(Saved entries)
○ ○ ○ ○ ○ ○ ○

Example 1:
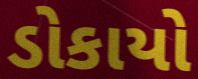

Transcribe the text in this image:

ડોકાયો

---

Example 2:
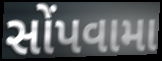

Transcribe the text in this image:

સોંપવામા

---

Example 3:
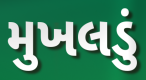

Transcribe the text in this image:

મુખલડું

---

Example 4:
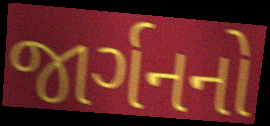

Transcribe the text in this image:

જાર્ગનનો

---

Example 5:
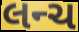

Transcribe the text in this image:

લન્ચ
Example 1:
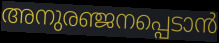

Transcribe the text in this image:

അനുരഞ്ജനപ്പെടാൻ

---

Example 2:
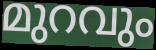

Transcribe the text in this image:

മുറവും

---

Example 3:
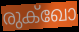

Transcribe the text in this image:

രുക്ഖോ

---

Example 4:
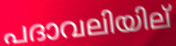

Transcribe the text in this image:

○ ○ ○ ○ ○ ○ ○

PROBLEM: Would you mind returning each entry above word for word, skipping the images?

EXPECTED ANSWER:
Example 1:

Transcribe the text in this image:

ડોકાયો

---

Example 2:

Transcribe the text in this image:

સોંપવામા

---

Example 3:

Transcribe the text in this image:

મુખલડું

---

Example 4:

Transcribe the text in this image:

જાર્ગનનો

---

Example 5:

Transcribe the text in this image:

લન્ચ
Example 1:

Transcribe the text in this image:

അനുരഞ്ജനപ്പെടാൻ

---

Example 2:

Transcribe the text in this image:

മുറവും

---

Example 3:

Transcribe the text in this image:

രുക്ഖോ

---

Example 4:

Transcribe the text in this image:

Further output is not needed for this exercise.